*** Opening Records for the exercise ***

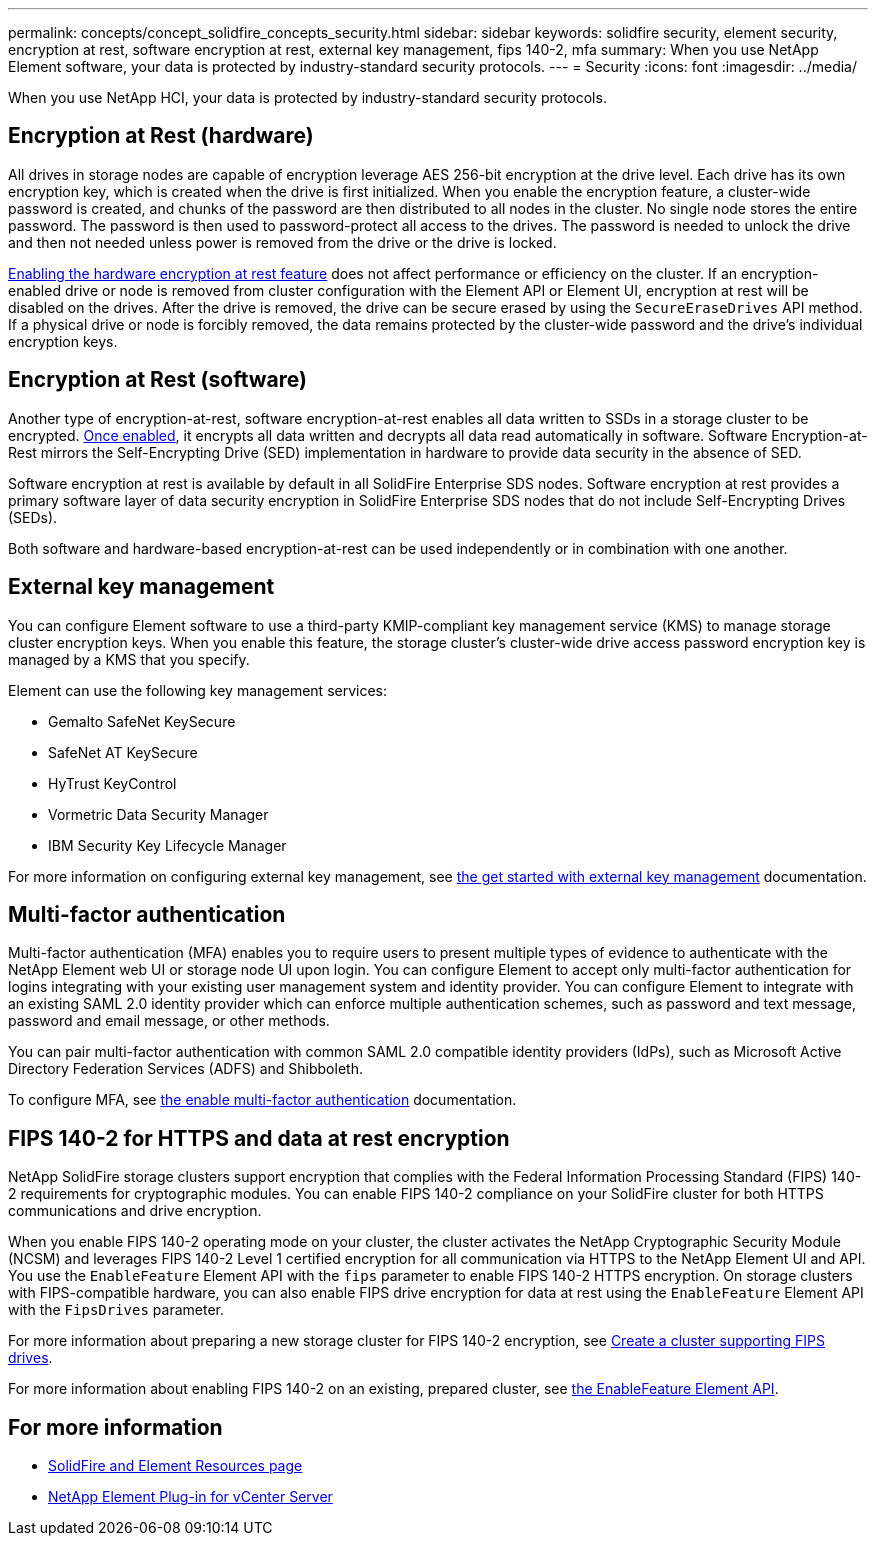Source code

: ---
permalink: concepts/concept_solidfire_concepts_security.html
sidebar: sidebar
keywords: solidfire security, element security, encryption at rest, software encryption at rest, external key management, fips 140-2, mfa
summary: When you use NetApp Element software, your data is protected by industry-standard security protocols.
---
= Security
:icons: font
:imagesdir: ../media/

[.lead]
When you use NetApp HCI, your data is protected by industry-standard security protocols.

== Encryption at Rest (hardware)
All drives in storage nodes are capable of encryption leverage AES 256-bit encryption at the drive level. Each drive has its own encryption key, which is created when the drive is first initialized. When you enable the encryption feature, a cluster-wide password is created, and chunks of the password are then distributed to all nodes in the cluster. No single node stores the entire password. The password is then used to password-protect all access to the drives. The password is needed to unlock the drive and then not needed unless power is removed from the drive or the drive is locked.

link:../storage/task_system_manage_cluster_enable_and_disable_encryption_for_a_cluster.html[Enabling the hardware encryption at rest feature] does not affect performance or efficiency on the cluster. If an encryption-enabled drive or node is removed from cluster configuration with the Element API or Element UI, encryption at rest will be disabled on the drives. After the drive is removed, the drive can be secure erased by using the `SecureEraseDrives` API method. If a physical drive or node is forcibly removed, the data remains protected by the cluster-wide password and the drive’s individual encryption keys.

== Encryption at Rest (software)
Another type of encryption-at-rest, software encryption-at-rest enables all data written to SSDs in a storage cluster to be encrypted. link:../storage/task_system_manage_cluster_enable_and_disable_encryption_for_a_cluster.html[Once enabled], it encrypts all data written and decrypts all data read automatically in software. Software Encryption-at-Rest mirrors the Self-Encrypting Drive (SED) implementation in hardware to provide data security in the absence of SED.

Software encryption at rest is available by default in all SolidFire Enterprise SDS nodes. Software encryption at rest provides a primary software layer of data security encryption in SolidFire Enterprise SDS nodes that do not include Self-Encrypting Drives (SEDs).

Both software and hardware-based encryption-at-rest can be used independently or in combination with one another.

== External key management

You can configure Element software to use a third-party KMIP-compliant key management service (KMS) to manage storage cluster encryption keys. When you enable this feature, the storage cluster's cluster-wide drive access password encryption key is managed by a KMS that you specify.

Element can use the following key management services:

* Gemalto SafeNet KeySecure
* SafeNet AT KeySecure
* HyTrust KeyControl
* Vormetric Data Security Manager
* IBM Security Key Lifecycle Manager

For more information on configuring external key management, see link:../storage/concept_system_manage_key_get_started_with_external_key_management.html[the get started with external key management] documentation.

== Multi-factor authentication

Multi-factor authentication (MFA) enables you to require users to present multiple types of evidence to authenticate with the NetApp Element web UI or storage node UI upon login. You can configure Element to accept only multi-factor authentication for logins integrating with your existing user management system and identity provider.
You can configure Element to integrate with an existing SAML 2.0 identity provider which can enforce multiple authentication schemes, such as password and text message, password and email message, or other methods.

You can pair multi-factor authentication with common SAML 2.0 compatible identity providers (IdPs), such as Microsoft Active Directory Federation Services (ADFS) and Shibboleth.

To configure MFA, see link:../storage/concept_system_manage_mfa_enable_multi_factor_authentication.html[the enable multi-factor authentication] documentation.

== FIPS 140-2 for HTTPS and data at rest encryption

NetApp SolidFire storage clusters support encryption that complies with the Federal Information Processing Standard (FIPS) 140-2 requirements for cryptographic modules. You can enable FIPS 140-2 compliance on your SolidFire cluster for both HTTPS communications and drive encryption.

When you enable FIPS 140-2 operating mode on your cluster, the cluster activates the NetApp Cryptographic Security Module (NCSM) and leverages FIPS 140-2 Level 1 certified encryption for all communication via HTTPS to the NetApp Element UI and API. You use the `EnableFeature` Element API with the `fips` parameter to enable FIPS 140-2 HTTPS encryption. On storage clusters with FIPS-compatible hardware, you can also enable FIPS drive encryption for data at rest using the `EnableFeature` Element API with the `FipsDrives` parameter.

For more information about preparing a new storage cluster for FIPS 140-2 encryption, see link:../storage/task_system_manage_fips_create_a_cluster_supporting_fips_drives.html[Create a cluster supporting FIPS drives].

For more information about enabling FIPS 140-2 on an existing, prepared cluster, see link:../api/reference_element_api_enablefeature.html[the EnableFeature Element API].

== For more information
* https://www.netapp.com/data-storage/solidfire/documentation[SolidFire and Element Resources page^]
* https://docs.netapp.com/us-en/vcp/index.html[NetApp Element Plug-in for vCenter Server^]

*** Closing Records for the exercise ***

## Task to complete
Among the lines above, find those with the word "EnableFeature". Copy them.

## Exercise output
When you enable FIPS 140-2 operating mode on your cluster, the cluster activates the NetApp Cryptographic Security Module (NCSM) and leverages FIPS 140-2 Level 1 certified encryption for all communication via HTTPS to the NetApp Element UI and API. You use the `EnableFeature` Element API with the `fips` parameter to enable FIPS 140-2 HTTPS encryption. On storage clusters with FIPS-compatible hardware, you can also enable FIPS drive encryption for data at rest using the `EnableFeature` Element API with the `FipsDrives` parameter.
For more information about enabling FIPS 140-2 on an existing, prepared cluster, see link:../api/reference_element_api_enablefeature.html[the EnableFeature Element API].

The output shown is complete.